_Task statement_
No pictures belong in the copy. Restate the rest of the data exactly.

_Given data_
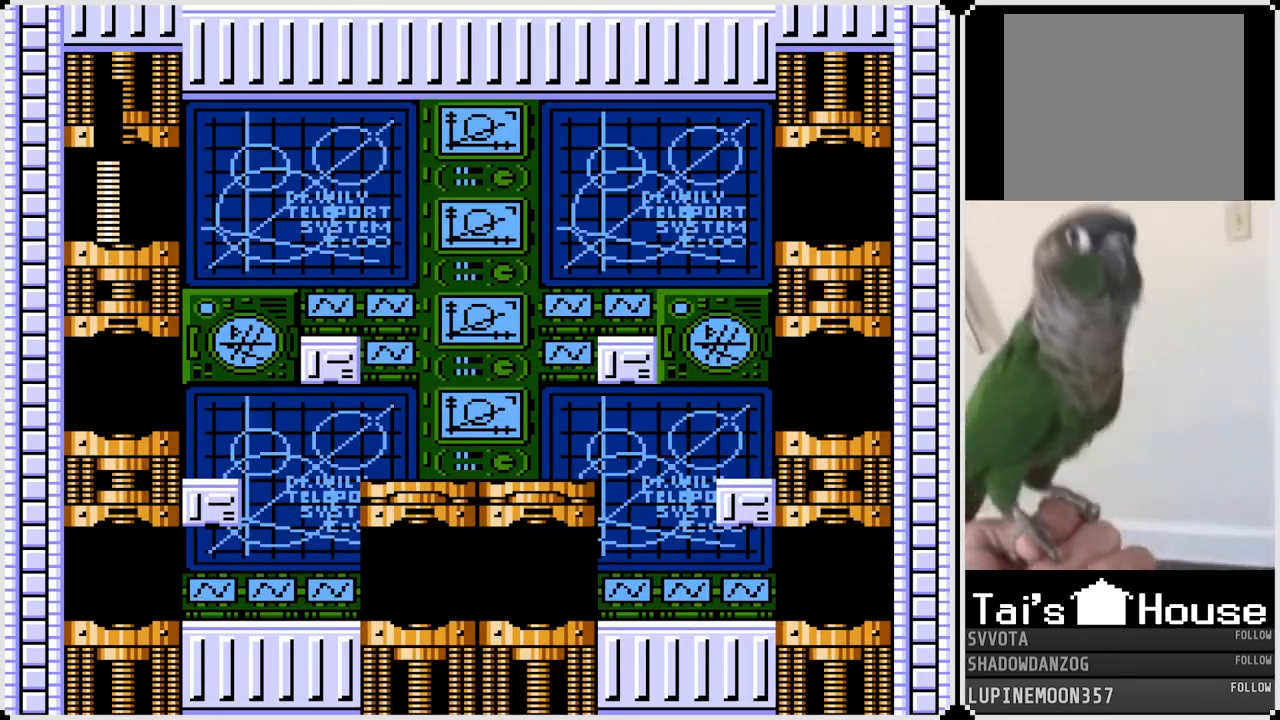
{"buttons": [], "left_stick": "center", "right_stick": "center", "events": []}
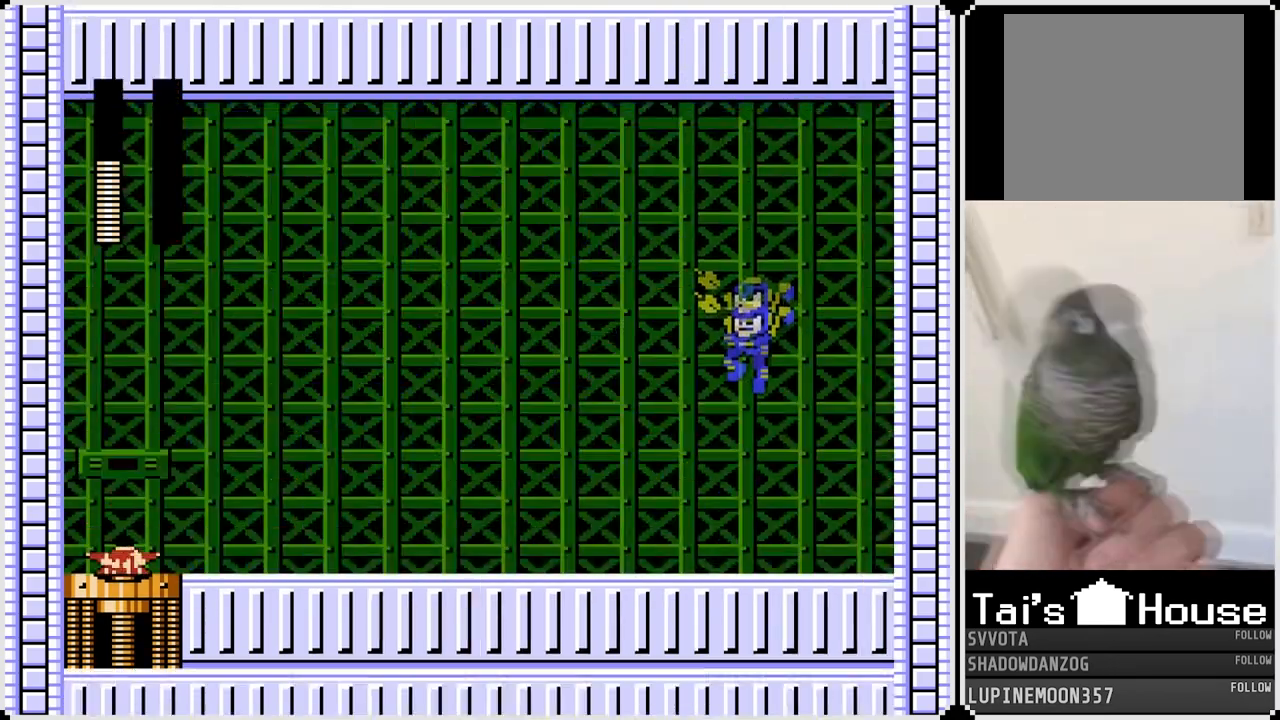
{"buttons": [], "left_stick": "center", "right_stick": "center", "events": []}
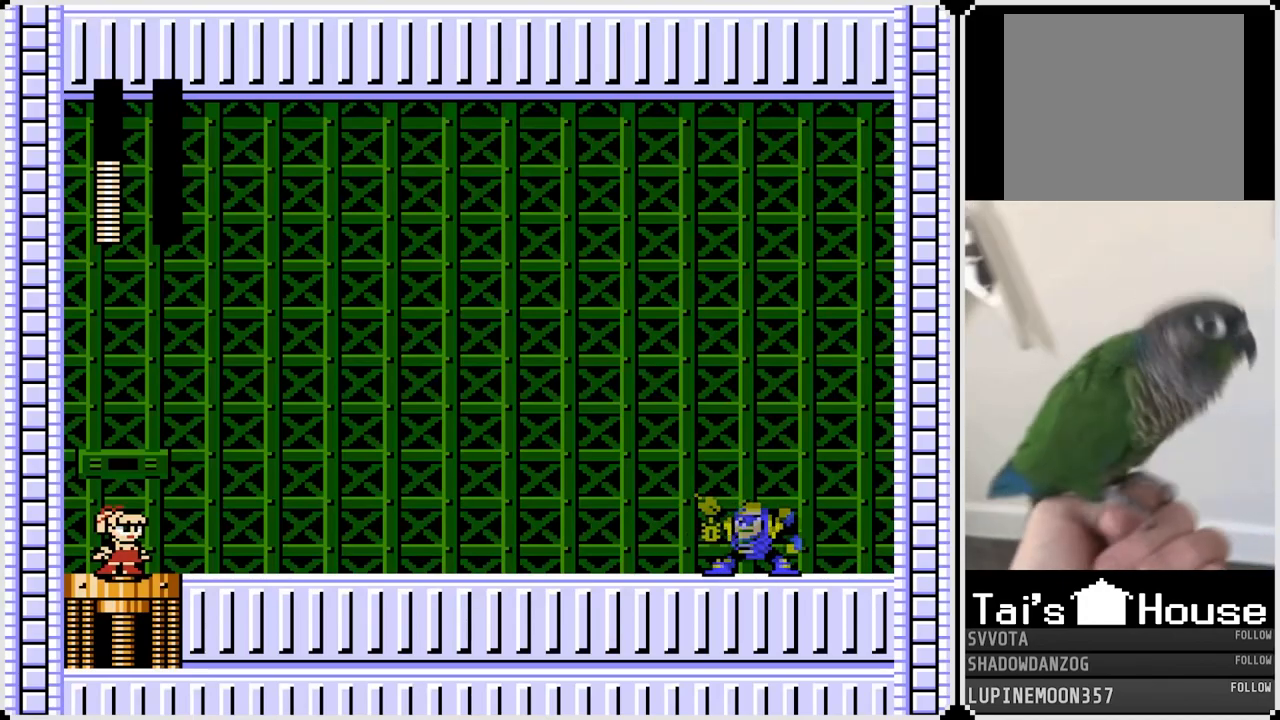
{"buttons": [], "left_stick": "center", "right_stick": "center", "events": []}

_Answer box_
{"buttons": [], "left_stick": "center", "right_stick": "center", "events": []}
{"buttons": [], "left_stick": "center", "right_stick": "center", "events": []}
{"buttons": [], "left_stick": "center", "right_stick": "center", "events": []}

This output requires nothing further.